EXCERPTED PASSAGE =
Skip to main content

No project description provided

Project description

Tiny Data Warehouse

PyPI version Python 3.12+ License: MIT

A lightweight, file-based data warehouse for Python projects. Store and query your data locally using Parquet files with zero configuration.

✨ Features

  • Zero Configuration — Works out of the box with sensible defaults
  • Parquet Storage — Efficient columnar storage format for fast reads
  • Pandas Integration — Seamless integration with pandas DataFrames
  • Schema Validation — Optional schema-based tables with type checking
  • CLI Support — Command-line interface for quick data inspection
  • Backup & Restore — Built-in backup functionality for data safety
  • Duplicate Prevention — Optional duplicate detection on specified columns

📦 Installation

pip install tiny-data-warehouse

🚀 Quick Start

Writing Events

from tiny_data_warehouse import DataWarehouse

tdw = DataWarehouse()
tdw.write_event('users', {'name': 'Alice', 'age': 30, 'city': 'Berlin'})
tdw.write_event('users', {'name': 'Bob', 'age': 25, 'city': 'London'})

Reading Events

from tiny_data_warehouse import DataWarehouse

tdw = DataWarehouse()
df = tdw.event('users')
print(df)
#     name  age    city              tdw_timestamp                            tdw_uuid
# 0  Alice   30  Berlin  2024-01-15 10:30:00.123456  550e8400-e29b-41d4-a716-446655440000
# 1    Bob   25  London  2024-01-15 10:30:01.234567  6fa459ea-ee8a-3ca4-894e-db77e160355e

Every event automatically includes:

  • tdw_timestamp — When the event was recorded
  • tdw_uuid — Unique identifier for each event

📋 Schema-Based Tables

For more structured data, use BaseTable to define schemas with validation:

from tiny_data_warehouse.base_table import BaseTable

class UserTable(BaseTable):
    table_name = "users"

RAW RECORDS =
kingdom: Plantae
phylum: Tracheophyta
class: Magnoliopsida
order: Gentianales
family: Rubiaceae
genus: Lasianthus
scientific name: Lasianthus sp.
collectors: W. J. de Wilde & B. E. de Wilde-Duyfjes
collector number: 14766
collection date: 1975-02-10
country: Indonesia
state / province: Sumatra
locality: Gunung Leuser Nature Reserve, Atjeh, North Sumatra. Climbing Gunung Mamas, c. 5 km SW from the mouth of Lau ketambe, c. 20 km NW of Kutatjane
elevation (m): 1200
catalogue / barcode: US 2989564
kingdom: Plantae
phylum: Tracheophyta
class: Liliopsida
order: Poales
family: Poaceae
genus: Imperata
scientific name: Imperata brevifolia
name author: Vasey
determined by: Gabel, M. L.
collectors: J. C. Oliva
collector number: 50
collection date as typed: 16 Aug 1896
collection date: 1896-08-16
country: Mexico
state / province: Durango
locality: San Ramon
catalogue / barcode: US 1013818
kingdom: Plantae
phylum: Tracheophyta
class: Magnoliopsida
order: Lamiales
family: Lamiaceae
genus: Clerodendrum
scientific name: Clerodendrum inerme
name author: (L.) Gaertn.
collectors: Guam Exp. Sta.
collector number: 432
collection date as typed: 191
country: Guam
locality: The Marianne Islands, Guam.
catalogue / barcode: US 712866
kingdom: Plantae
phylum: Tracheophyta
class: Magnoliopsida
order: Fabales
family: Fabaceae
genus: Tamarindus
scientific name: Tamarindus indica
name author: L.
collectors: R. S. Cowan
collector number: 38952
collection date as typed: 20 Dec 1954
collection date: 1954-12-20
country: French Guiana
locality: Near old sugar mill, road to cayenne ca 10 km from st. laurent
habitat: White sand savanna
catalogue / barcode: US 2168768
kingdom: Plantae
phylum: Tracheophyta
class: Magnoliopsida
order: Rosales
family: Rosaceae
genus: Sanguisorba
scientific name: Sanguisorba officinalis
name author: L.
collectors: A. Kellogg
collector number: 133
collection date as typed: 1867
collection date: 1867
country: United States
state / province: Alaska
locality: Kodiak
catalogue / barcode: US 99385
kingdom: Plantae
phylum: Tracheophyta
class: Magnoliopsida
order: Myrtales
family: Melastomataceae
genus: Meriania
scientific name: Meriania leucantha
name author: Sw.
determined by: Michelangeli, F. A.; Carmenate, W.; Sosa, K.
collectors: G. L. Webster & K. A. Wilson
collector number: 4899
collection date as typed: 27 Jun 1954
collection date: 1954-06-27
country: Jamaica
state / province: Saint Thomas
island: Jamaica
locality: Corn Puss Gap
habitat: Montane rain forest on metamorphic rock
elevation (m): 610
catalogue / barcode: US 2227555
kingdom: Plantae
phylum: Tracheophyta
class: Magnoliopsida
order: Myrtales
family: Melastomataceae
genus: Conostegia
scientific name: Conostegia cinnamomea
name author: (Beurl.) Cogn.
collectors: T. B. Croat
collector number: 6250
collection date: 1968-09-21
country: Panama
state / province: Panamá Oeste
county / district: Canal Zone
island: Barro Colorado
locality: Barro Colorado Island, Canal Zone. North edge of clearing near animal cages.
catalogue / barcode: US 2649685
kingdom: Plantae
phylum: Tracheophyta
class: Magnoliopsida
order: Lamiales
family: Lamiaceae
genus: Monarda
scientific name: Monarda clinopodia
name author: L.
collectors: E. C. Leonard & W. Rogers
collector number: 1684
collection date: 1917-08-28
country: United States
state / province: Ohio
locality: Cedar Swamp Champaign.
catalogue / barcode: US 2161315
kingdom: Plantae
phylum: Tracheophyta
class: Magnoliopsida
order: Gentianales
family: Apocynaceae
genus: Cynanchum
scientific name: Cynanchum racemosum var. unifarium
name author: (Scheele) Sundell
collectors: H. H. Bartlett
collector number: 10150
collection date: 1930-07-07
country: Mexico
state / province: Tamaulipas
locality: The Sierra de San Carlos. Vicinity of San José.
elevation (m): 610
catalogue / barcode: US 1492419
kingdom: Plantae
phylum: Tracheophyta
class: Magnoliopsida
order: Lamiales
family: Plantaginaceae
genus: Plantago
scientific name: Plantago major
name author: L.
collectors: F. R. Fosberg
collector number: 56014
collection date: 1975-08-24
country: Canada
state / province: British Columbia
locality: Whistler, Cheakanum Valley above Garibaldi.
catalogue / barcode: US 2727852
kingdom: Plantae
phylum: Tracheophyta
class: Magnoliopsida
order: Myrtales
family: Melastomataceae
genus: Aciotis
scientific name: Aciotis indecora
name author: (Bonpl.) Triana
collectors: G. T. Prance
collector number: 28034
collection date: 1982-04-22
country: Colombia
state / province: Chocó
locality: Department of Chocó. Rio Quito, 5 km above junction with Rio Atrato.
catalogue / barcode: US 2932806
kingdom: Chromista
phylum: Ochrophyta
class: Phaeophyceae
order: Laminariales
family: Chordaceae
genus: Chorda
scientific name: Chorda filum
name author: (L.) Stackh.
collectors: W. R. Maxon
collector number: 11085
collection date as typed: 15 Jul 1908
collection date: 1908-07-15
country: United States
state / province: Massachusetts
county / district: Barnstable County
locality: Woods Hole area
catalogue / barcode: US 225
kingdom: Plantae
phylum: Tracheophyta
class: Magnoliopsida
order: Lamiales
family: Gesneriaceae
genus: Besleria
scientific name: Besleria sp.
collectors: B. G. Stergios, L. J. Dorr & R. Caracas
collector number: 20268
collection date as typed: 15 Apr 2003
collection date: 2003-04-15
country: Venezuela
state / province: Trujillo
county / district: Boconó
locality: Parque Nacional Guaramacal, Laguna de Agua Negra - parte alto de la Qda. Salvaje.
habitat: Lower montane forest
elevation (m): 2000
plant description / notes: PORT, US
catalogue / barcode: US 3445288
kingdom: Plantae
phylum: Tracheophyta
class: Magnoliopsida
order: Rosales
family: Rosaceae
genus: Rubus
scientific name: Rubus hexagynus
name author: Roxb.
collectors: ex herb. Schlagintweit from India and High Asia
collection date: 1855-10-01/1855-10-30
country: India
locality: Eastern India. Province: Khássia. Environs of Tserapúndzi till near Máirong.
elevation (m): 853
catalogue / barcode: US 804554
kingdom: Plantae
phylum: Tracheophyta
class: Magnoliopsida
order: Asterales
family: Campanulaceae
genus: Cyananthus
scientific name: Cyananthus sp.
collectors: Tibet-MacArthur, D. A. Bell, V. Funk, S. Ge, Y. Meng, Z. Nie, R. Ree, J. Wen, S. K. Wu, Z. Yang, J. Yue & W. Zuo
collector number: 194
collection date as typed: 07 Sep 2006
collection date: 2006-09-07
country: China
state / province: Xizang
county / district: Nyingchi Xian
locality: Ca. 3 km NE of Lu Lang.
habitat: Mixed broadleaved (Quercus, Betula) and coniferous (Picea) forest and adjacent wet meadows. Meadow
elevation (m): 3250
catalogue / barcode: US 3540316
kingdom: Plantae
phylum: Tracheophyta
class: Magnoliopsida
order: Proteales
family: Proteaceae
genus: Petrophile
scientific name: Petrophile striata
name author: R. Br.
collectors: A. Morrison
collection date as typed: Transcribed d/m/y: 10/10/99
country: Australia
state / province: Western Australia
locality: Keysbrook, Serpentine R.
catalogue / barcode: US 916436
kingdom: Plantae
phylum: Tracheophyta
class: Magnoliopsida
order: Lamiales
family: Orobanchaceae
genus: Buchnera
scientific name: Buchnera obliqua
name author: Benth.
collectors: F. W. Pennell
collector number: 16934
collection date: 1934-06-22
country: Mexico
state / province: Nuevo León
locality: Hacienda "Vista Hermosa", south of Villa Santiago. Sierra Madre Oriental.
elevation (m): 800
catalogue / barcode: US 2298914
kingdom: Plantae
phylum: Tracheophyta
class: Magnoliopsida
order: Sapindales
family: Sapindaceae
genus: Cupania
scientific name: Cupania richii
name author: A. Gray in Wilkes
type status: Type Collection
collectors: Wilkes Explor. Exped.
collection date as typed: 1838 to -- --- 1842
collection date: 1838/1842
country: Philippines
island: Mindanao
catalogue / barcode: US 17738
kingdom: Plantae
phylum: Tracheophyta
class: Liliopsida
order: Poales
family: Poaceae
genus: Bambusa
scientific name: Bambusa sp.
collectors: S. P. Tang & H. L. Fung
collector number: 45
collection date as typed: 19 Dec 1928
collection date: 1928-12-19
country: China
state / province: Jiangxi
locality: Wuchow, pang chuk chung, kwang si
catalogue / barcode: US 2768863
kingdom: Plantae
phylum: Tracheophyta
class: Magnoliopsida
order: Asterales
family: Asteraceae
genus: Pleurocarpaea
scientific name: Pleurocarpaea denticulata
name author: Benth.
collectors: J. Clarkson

WHAT YOU NEED TO DO = According to the Tiny Data Warehouse description, why does the package store data in Parquet? Answer in one to three sentences.

TASK OUTPUT = The description calls Parquet an efficient columnar storage format. It says this format makes reads fast.